The building of the Organization for the Prohibition of Chemical Weapons (OPCW) is pictured in The Hague, Netherlands, October 4, 2018. (Photo by Reuters)

A chemical weapons watchdog says chlorine was likely used in a suspected gas attack in Syria's Douma in 2018, stressing that it found no evidence of nerve agent at the site. 

The use of chlorine by foreign-backed terrorists is a long-known fact, while nerve agents are usually attributed to the Syrian government which surrendered all its chemical stockpile in 2013.

The new report by the Organization for the Prohibition of Chemical Weapons (OPCW) released on Friday, however, did not assign blame for the incident on a Douma suburb in 2018.

The watchdog said there were "reasonable grounds that the use of a toxic chemical as a weapon has taken place on 7 April 2018."

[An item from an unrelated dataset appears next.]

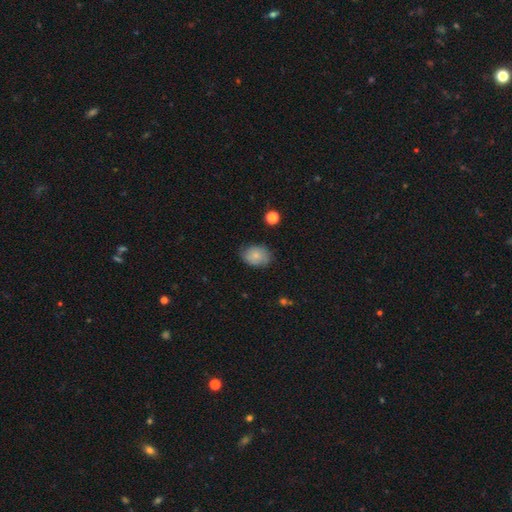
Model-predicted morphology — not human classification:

"This toxic chemical contained reactive chlorine," the Hague-based organization said, noting that it had found no evidence of the use of nerve agents in the Syrian town.

The report was based on a visit by OPCW inspectors to the site of the attack. 

The watchdog said it had reached its conclusions based on "witnesses' testimonies, environmental and biomedical samples analysis results, toxicological and ballistic analyses from experts."

The Douma attack occurred at a time when the Syrian army was about to win the battle against the foreign-backed militants there. Witnesses said at least 43 people were killed in the incident.

However, Western states were quick to blame the Syrian government for the attack, which Damascus firmly rejected.

One week after the suspected gas attack, the US, Britain and France launched a coordinated missile strike against sites and research facilities near Damascus and Homs.

Damascus and its allies in the war saw the attack as a bid to prop up terrorists, faulting the invaders for ignoring Syria's repeated requests for an international probe into the incident.

Syria surrendered its entire chemical stockpile in 2013 to a mission led by the OPCW and the United Nations.

Several reports have previously suggested the use of chlorine against civilians by anti-Damascus militants.

Commenting on the OPCW report, Russia which has been assisting Syria in its counter-terrorism fight said that the Douma attack was "staged" by the White Helmets volunteer organization.

"In spite of all the evidence presented by Russia, Syria, and even British journalists that the Douma incident is no more than 'White helmets' staged provocation, Technical Secretariat of OPCW states in today's report that chlorine was used in Douma as a chemical weapon," the Russian Embassy in The Hague tweeted.